You are a lucky one if that’s the most confusing thing.

I’m not sure which part you don’t understand though.

If for whatever reason you want guitars panned, don’t hard pan them as a part of the audience won’t hear you at all.

I don’t think it makes sense to pan stereo special effects such as reverbs at all - they are stereo, after all, so let them sound equally on both sides.

That’s it, essentially.
 
I run stereo at home and recording. Actually quad sound at home with things like my rotary sounds going to different monitors. For my own enjoyment but it sounds awesome lol

Live, I just run the left output, so essentially mono.

I don’t do things like ping pong delay so it’s not taking away much from the right output and while not as nice as stereo, it translates to any venue and avoid pitfalls of stereo.

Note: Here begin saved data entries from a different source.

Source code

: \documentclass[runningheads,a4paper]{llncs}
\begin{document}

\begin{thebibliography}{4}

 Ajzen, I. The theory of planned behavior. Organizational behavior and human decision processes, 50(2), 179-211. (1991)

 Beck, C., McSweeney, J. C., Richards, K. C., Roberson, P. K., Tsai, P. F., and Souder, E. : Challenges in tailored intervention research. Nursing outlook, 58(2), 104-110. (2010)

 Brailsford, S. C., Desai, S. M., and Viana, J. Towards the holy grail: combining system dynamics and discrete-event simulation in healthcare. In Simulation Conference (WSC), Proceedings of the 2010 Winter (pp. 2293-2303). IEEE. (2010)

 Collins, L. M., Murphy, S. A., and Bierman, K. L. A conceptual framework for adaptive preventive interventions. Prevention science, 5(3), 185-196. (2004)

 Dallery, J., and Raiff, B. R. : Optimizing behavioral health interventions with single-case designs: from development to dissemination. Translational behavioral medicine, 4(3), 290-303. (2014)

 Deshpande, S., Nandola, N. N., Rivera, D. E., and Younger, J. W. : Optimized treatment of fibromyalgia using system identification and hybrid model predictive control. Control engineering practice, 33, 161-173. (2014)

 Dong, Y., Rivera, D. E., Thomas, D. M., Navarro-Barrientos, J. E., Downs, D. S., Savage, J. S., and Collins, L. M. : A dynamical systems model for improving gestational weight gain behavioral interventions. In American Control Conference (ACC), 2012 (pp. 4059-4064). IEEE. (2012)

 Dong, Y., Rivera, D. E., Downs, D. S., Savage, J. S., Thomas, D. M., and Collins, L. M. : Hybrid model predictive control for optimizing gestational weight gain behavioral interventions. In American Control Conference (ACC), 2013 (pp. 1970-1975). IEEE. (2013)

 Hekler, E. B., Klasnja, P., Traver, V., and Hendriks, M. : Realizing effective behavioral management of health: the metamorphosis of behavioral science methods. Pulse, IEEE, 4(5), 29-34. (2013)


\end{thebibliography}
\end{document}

If I was in a place with a proper stereo system I could always plug in right and left

I don’t play out enough to need different patches for different venues. Just keep things simple and enjoy stereo for home
 
For the cover band gigs in a different drunken venue every night: I send out Mono Sum LR. For the modern church gig with a seated audience: I also send out Mono Sum LR, but finally last gig sent out Stereo. This was done on an Axe II, but I'm excited to get 4x as many Multi-delays now on the Axe III. FAS user Simeon has contributed useful Delays, Multi-Delays, and Synths in blocks and presets.

For the cover band everyone receives mono IEM mixes (blah).
For the church gig everyone receives stereo IEM mixes.